O Inesperado e Esplendoroso Salón (do Rego)
Não é um Salón ao jeito do século XIX. É inesperado sim, e esplendoroso também. Sete amigos juntam-se e dois deles lançam o repto, “vamos fazer uma exposição”, e assim se inicia um longo processo de experimentação onde trabalho e diversão se camuflam dando origem a este inesperado e esplendoroso Salón. No espaço do atelier de Nuno Sousa Vieira e Rita Gaspar Vieira reúnem-se trabalhos de José Loureiro, Mariana Gomes, Nuno Sousa Vieira, Pedro Valdez Cardoso e Rita Gaspar Vieira.
A curadoria é de Sérgio Fazenda Rodrigues que, renegando a ideia de Salón do século XIX onde as paredes eram densamente povoadas, opta por liberta-las de qualquer instalação e desafiar o grupo a propor algo para uma estante metálica colocada ao centro do espaço. Recupera e inverte a ideia de gabinete de curiosidades transformando-a num suporte aberto que permite vislumbrar o que contém em todas as suas frentes e de onde se projetam algumas das peças contaminando o espaço envolvente.
A folha de sala conta com o design de Vera Velez e deixa transparecer o universo sarcástico, divertido e burlesco que a exposição encerra. Nela lê-se “buscam-se novos limites entre a experiência descomprometida e a frescura que a diversão comporta, sem outras pretensões que não sejam as da procura, as da provocação e as do desvio”. A exposição é isso mesmo, uma provocação, um desvio que aligeira a seriedade taciturna associada à História, podendo toda ela ser lida como uma só instalação que contém o trabalho de todos os artistas.

■ INSTRUÇÃO 1:
Reproduza o trecho do texto sobre a exposição que abre com as palavras "Não é um Salón" e fecha com "Rita Gaspar Vieira.", trocando "atelier" por "estúdio".
O texto sobre a exposição e a listagem não têm qualquer relação entre si.

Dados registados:
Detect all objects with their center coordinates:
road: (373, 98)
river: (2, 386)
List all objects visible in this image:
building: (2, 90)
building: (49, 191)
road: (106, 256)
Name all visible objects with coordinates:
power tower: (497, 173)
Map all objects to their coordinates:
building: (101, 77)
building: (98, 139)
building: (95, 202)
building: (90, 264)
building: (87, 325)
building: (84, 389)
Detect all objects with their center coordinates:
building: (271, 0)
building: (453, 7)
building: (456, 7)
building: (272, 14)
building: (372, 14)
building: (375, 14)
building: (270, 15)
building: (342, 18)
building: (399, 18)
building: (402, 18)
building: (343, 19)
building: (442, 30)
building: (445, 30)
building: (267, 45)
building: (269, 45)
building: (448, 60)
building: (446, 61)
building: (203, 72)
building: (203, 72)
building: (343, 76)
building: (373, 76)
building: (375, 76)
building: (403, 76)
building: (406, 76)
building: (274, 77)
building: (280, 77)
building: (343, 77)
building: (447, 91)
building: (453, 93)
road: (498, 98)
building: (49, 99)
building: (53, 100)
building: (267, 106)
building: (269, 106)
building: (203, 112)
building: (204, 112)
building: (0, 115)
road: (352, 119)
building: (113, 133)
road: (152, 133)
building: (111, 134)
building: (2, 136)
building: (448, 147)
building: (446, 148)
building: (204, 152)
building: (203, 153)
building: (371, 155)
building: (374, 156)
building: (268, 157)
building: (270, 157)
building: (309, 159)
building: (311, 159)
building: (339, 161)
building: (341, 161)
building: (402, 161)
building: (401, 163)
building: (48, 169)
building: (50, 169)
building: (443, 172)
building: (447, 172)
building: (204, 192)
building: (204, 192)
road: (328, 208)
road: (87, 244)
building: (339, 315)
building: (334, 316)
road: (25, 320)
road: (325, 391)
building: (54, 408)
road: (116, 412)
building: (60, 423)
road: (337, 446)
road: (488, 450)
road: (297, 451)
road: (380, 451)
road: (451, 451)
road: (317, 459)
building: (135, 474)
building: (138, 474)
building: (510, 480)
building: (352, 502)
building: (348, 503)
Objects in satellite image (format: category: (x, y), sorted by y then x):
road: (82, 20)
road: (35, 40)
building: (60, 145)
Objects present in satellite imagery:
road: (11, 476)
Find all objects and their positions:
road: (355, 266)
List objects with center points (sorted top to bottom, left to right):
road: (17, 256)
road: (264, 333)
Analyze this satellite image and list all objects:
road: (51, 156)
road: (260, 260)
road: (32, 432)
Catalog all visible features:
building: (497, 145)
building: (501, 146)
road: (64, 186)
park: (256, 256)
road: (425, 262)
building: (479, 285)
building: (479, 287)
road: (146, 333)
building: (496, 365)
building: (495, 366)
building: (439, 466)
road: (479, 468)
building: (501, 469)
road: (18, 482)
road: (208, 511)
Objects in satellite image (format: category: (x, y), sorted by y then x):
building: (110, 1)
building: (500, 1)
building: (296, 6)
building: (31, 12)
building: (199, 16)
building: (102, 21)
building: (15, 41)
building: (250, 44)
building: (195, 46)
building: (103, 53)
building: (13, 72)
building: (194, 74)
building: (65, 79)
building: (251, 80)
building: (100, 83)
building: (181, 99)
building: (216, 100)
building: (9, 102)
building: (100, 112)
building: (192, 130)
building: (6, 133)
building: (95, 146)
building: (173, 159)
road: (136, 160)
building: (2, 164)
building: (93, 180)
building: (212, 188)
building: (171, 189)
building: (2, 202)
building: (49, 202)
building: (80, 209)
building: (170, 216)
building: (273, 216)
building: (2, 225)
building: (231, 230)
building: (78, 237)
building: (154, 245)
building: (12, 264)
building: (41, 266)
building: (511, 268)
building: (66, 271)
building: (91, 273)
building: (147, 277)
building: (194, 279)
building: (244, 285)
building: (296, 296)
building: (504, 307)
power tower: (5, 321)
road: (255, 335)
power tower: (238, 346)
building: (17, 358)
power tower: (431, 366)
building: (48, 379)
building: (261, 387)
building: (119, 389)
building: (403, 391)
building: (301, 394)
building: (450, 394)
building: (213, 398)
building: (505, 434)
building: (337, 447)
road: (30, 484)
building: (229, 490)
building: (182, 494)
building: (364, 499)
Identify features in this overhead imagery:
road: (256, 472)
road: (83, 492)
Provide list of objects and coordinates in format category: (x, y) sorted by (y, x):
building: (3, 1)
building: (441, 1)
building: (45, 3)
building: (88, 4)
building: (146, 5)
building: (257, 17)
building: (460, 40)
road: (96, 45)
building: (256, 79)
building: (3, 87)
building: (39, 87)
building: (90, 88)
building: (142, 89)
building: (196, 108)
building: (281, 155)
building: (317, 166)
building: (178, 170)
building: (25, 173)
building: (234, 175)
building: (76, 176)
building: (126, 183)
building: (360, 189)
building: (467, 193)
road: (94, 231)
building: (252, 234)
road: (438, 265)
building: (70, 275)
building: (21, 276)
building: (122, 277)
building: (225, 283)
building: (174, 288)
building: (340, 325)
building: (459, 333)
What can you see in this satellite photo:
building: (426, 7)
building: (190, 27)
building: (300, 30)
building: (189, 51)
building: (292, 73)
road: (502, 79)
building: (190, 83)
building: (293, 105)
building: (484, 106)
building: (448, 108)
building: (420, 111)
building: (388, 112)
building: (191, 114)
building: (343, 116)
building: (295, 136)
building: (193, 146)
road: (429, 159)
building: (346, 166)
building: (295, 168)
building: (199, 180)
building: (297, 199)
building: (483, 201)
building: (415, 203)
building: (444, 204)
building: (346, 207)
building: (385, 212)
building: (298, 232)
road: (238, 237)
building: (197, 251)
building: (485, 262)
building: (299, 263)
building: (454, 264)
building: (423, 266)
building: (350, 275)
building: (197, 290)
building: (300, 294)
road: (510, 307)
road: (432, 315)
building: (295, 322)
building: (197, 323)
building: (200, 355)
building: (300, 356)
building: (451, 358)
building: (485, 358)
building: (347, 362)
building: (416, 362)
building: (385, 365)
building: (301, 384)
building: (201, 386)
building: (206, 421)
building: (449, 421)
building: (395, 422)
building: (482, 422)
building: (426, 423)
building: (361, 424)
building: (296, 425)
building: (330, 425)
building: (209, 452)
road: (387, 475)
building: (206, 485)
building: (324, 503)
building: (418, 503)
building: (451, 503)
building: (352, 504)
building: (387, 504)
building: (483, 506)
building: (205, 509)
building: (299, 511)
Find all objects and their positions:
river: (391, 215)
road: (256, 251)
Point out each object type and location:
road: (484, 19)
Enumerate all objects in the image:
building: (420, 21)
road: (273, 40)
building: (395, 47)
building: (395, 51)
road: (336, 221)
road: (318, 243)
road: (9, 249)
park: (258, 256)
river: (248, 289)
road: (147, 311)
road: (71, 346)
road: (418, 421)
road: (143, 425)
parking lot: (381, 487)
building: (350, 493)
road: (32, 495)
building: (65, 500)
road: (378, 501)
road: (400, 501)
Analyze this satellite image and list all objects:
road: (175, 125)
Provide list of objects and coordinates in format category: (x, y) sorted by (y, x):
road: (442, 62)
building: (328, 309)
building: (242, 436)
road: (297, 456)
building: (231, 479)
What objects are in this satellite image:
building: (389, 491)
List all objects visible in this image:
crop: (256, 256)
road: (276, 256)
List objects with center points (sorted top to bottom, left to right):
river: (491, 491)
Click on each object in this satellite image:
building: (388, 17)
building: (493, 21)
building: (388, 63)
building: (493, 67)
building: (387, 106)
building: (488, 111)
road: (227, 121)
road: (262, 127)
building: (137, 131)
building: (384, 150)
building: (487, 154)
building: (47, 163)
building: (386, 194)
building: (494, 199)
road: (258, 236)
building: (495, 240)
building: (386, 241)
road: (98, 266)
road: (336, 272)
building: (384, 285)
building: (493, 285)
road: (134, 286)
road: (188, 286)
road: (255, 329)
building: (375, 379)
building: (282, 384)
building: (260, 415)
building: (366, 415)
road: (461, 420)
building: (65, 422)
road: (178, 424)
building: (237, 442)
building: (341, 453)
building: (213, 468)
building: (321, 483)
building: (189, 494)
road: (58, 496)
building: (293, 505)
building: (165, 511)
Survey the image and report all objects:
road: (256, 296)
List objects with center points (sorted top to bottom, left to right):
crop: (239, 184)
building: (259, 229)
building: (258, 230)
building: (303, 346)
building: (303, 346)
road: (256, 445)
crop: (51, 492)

■ INSTRUÇÃO 2:
Por favor, reescale as coordenadas da listagem no trecho que abre com a primeira linha da listagem e fecha com a linha que contém "building: (60, 145)", ambas incluídas. Reproduza todas essas linhas, também as de pedido, e só essas, multiplicando cada coordenada das respostas por 1,15 e arredondando para inteiros, com as metades para cima.

■ RESPOSTA CORRETA 1:
Não é um Salón ao jeito do século XIX. É inesperado sim, e esplendoroso também. Sete amigos juntam-se e dois deles lançam o repto, “vamos fazer uma exposição”, e assim se inicia um longo processo de experimentação onde trabalho e diversão se camuflam dando origem a este inesperado e esplendoroso Salón. No espaço do estúdio de Nuno Sousa Vieira e Rita Gaspar Vieira reúnem-se trabalhos de José Loureiro, Mariana Gomes, Nuno Sousa Vieira, Pedro Valdez Cardoso e Rita Gaspar Vieira.

■ RESPOSTA CORRETA 2:
Detect all objects with their center coordinates:
road: (429, 113)
river: (2, 444)
List all objects visible in this image:
building: (2, 104)
building: (56, 220)
road: (122, 294)
Name all visible objects with coordinates:
power tower: (572, 199)
Map all objects to their coordinates:
building: (116, 89)
building: (113, 160)
building: (109, 232)
building: (104, 304)
building: (100, 374)
building: (97, 447)
Detect all objects with their center coordinates:
building: (312, 0)
building: (521, 8)
building: (524, 8)
building: (313, 16)
building: (428, 16)
building: (431, 16)
building: (311, 17)
building: (393, 21)
building: (459, 21)
building: (462, 21)
building: (394, 22)
building: (508, 35)
building: (512, 35)
building: (307, 52)
building: (309, 52)
building: (515, 69)
building: (513, 70)
building: (233, 83)
building: (233, 83)
building: (394, 87)
building: (429, 87)
building: (431, 87)
building: (463, 87)
building: (467, 87)
building: (315, 89)
building: (322, 89)
building: (394, 89)
building: (514, 105)
building: (521, 107)
road: (573, 113)
building: (56, 114)
building: (61, 115)
building: (307, 122)
building: (309, 122)
building: (233, 129)
building: (235, 129)
building: (0, 132)
road: (405, 137)
building: (130, 153)
road: (175, 153)
building: (128, 154)
building: (2, 156)
building: (515, 169)
building: (513, 170)
building: (235, 175)
building: (233, 176)
building: (427, 178)
building: (430, 179)
building: (308, 181)
building: (311, 181)
building: (355, 183)
building: (358, 183)
building: (390, 185)
building: (392, 185)
building: (462, 185)
building: (461, 187)
building: (55, 194)
building: (58, 194)
building: (509, 198)
building: (514, 198)
building: (235, 221)
building: (235, 221)
road: (377, 239)
road: (100, 281)
building: (390, 362)
building: (384, 363)
road: (29, 368)
road: (374, 450)
building: (62, 469)
road: (133, 474)
building: (69, 486)
road: (388, 513)
road: (561, 518)
road: (342, 519)
road: (437, 519)
road: (519, 519)
road: (365, 528)
building: (155, 545)
building: (159, 545)
building: (587, 552)
building: (405, 577)
building: (400, 578)
Objects in satellite image (format: category: (x, y), sorted by y then x):
road: (94, 23)
road: (40, 46)
building: (69, 167)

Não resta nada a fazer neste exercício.